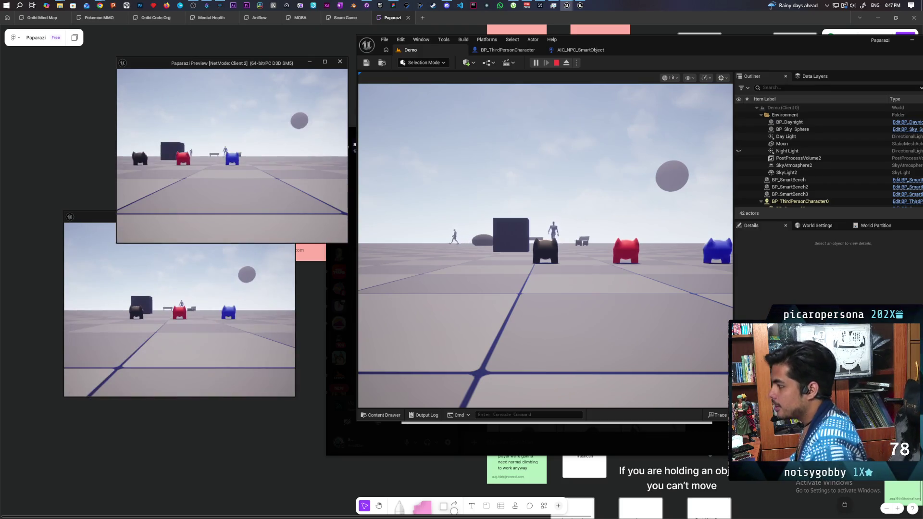
left_click(222, 112)
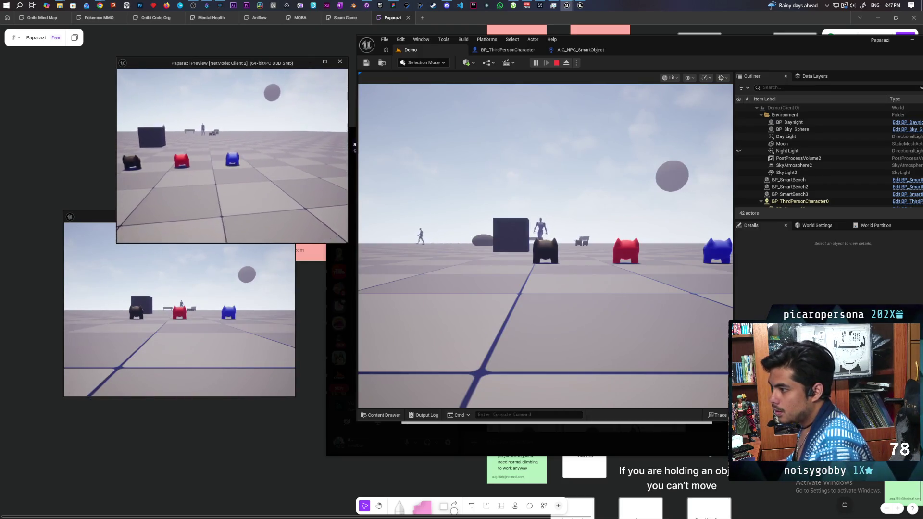
key("w")
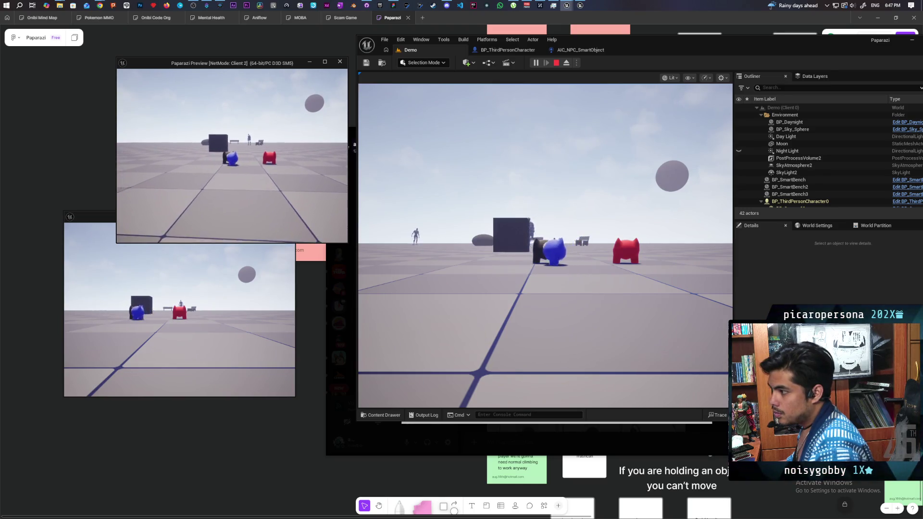
key("space")
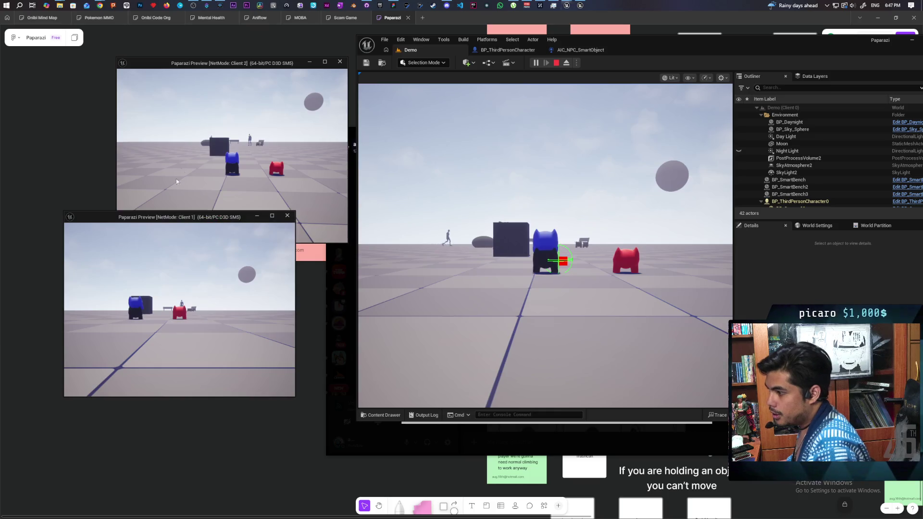
key("w")
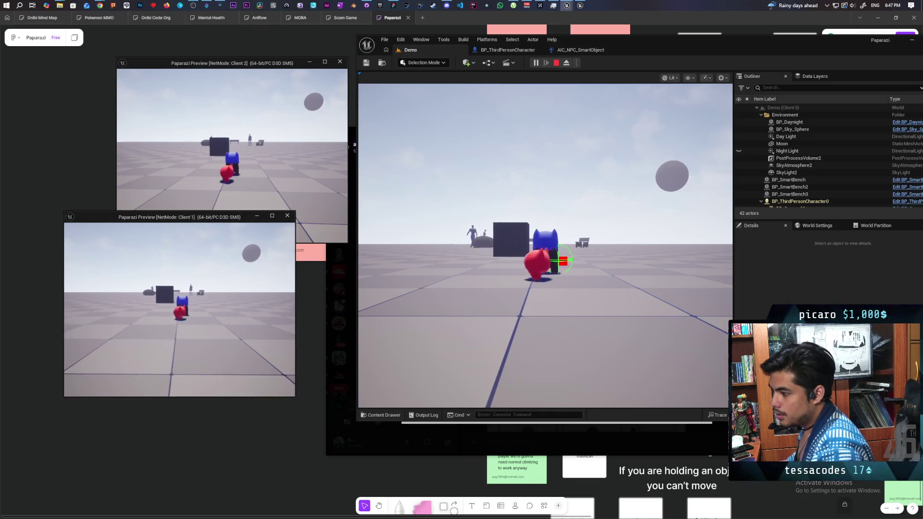
key("e")
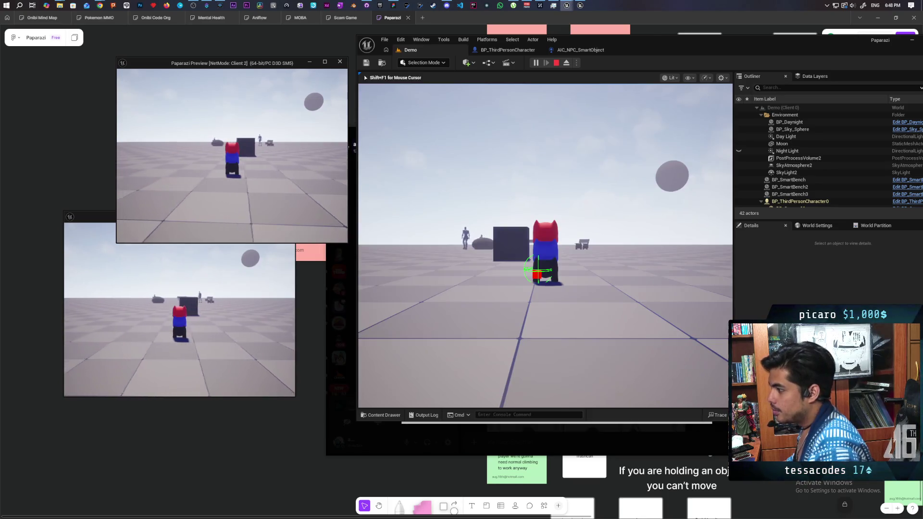
Step: Walk the character stack past the cube to the dark rock, then step right
key("w")
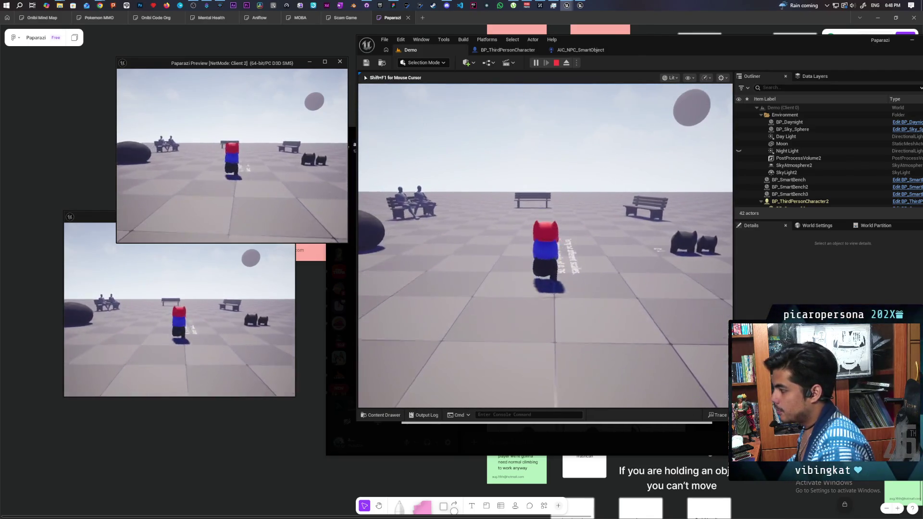
key("w")
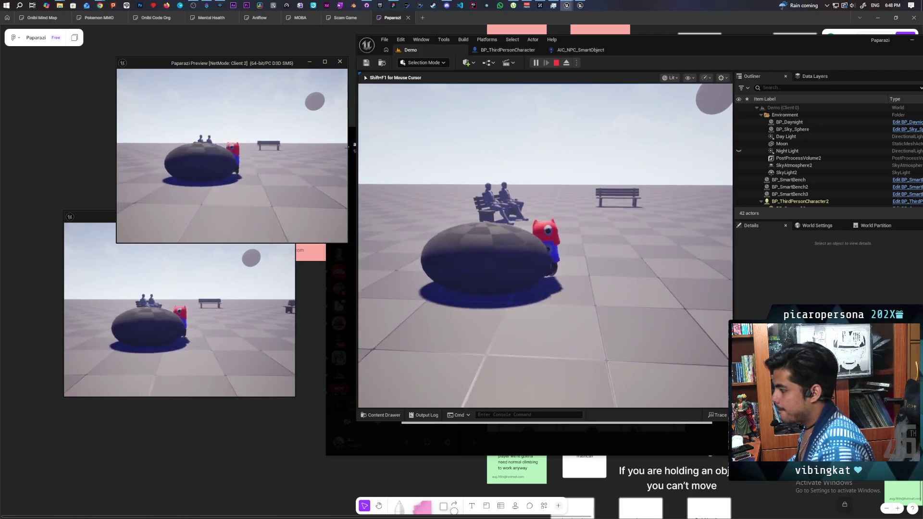
key("d")
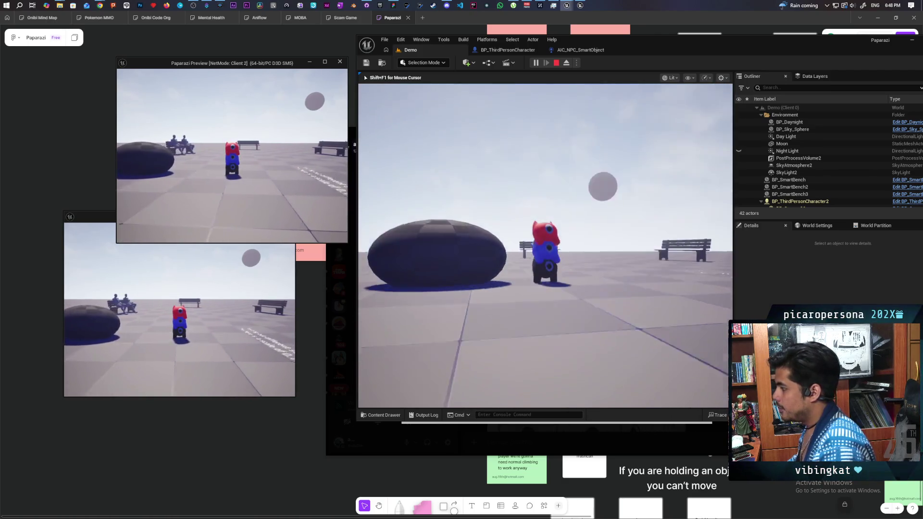
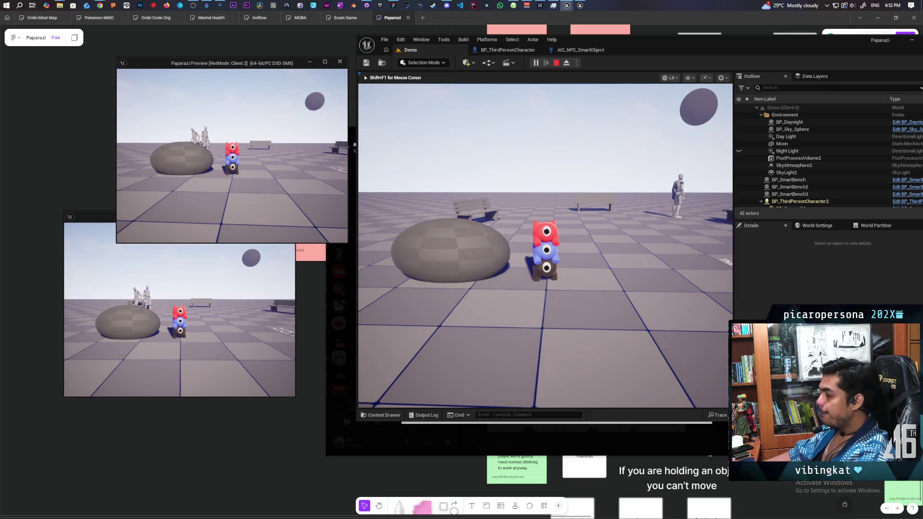
Step: End the two-client play test and bring the YouTube browser window forward
key("Escape")
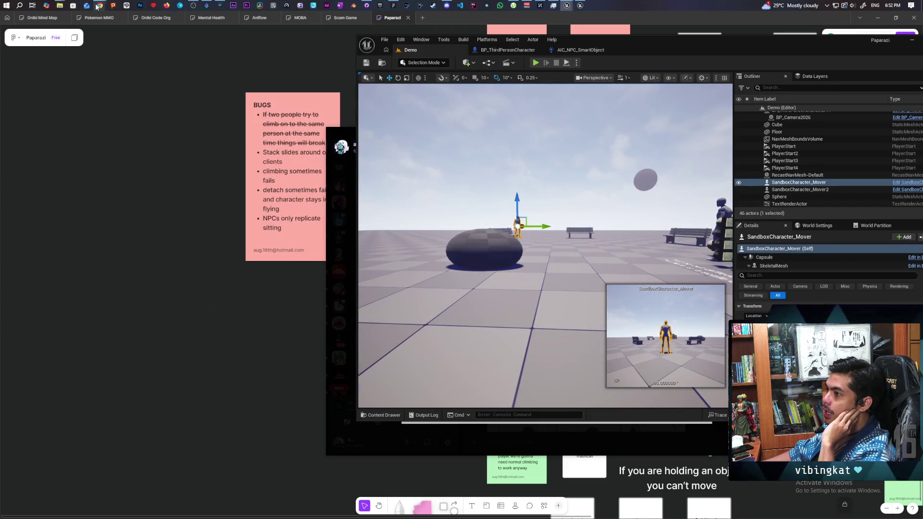
mouse_move(97, 7)
left_click(254, 21)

# Work to complete:
Every entry above needs to be duplicated precisely, and none of the pictures should appear.

# Task answer:
left_click(222, 112)
key("w")
key("space")
key("w")
key("e")
Step: Walk the character stack past the cube to the dark rock, then step right
key("w")
key("w")
key("d")
Step: End the two-client play test and bring the YouTube browser window forward
key("Escape")
mouse_move(97, 7)
left_click(254, 21)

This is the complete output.